• PAGE EXTRACT:
Me aggressive nah you got me mixed up with someone else Brian I ain't killed no one yet :roll:

Only 3 more days left to pre book folks

Jacquie


----------



## hilldweller (Mar 8, 2008)

hilldweller said:


> olley said:
> 
> 
> > Fill it in, get your Credit card out and your done. The booking fee includes the entertainment, I came close to paying for that again before
> ...


Reply to my email confirming the phone call, they have refunded the £38 I did not need to pay. Impressive service.

What a good value weekend.


----------



## LadyJ (May 9, 2005)

Glad to hear you got your money back Brian  



Only today and tomorrow left now for pre booking folks any more going to join us at Lincoln



Jacquie


----------



## eddied (May 9, 2005)

Ciao tutti, I did the same mistake booking via Website, but got 38 pounds refunded automatically.
arrivederci a Lincoln. eddied


----------



## hilldweller (Mar 8, 2008)

eddied said:


> Ciao tutti, I did the same mistake booking via Website, but got 38 pounds refunded automatically.
> arrivederci a Lincoln. eddied


Oh excellent, two plonkers in here. It's so lonely being a solo plonker.

Seriously, the sales form did encourage this mistake.


----------



## LadyJ (May 9, 2005)

LAST DAY FOR BOOKING LINCOLN FOLKS IF YOU WANT TO CAMP WITH US THERE





Jacquie


----------



## LadyJ (May 9, 2005)

Pre booking now closed for Lincoln



Jacquie


----------



## Don_Madge (May 1, 2005)

Hi Jacquie,

You get full marks for trying.  

Lets hope the weather is better this year than last.  

I've been through the rally list and there's a couple of members (Olley & Eddied) that I've been wanting to meet for some time, it will be nice to put a face to a name.

Don


----------



## LadyJ (May 9, 2005)

• PROVIDED DATA:
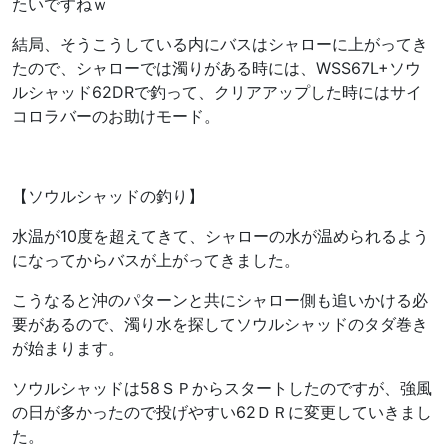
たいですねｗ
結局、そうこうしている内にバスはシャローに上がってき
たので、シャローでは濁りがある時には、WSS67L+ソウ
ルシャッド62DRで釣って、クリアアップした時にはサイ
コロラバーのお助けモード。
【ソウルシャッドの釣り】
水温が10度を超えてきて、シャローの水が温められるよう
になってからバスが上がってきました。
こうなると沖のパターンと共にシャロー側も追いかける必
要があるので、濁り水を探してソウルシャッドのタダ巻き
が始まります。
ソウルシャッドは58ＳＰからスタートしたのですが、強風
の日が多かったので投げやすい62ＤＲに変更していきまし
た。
...
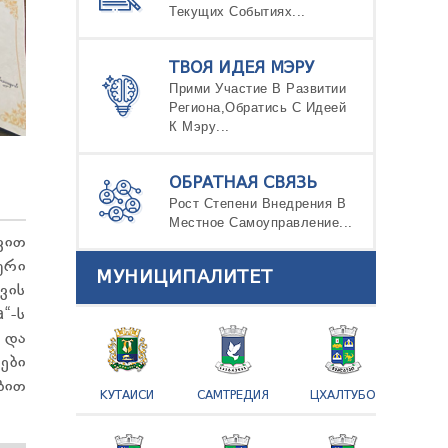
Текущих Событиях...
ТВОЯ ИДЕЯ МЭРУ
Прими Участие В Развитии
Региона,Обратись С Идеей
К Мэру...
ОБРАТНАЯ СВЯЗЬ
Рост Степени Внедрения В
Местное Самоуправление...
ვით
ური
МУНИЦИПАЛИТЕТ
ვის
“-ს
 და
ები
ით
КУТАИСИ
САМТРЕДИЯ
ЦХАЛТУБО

• EXERCISE 1:
From the Lincoln rally thread, list each distinct username that appears in a post header, with each name listed only once.
• EXERCISE 2:
Repeat the passage of the Lincoln rally thread that runs from "You get full" up to and including "face to a name.".

• RESPONSE 1:
hilldweller, LadyJ, eddied, Don_Madge

• RESPONSE 2:
You get full marks for trying.  

Lets hope the weather is better this year than last.  

I've been through the rally list and there's a couple of members (Olley & Eddied) that I've been wanting to meet for some time, it will be nice to put a face to a name.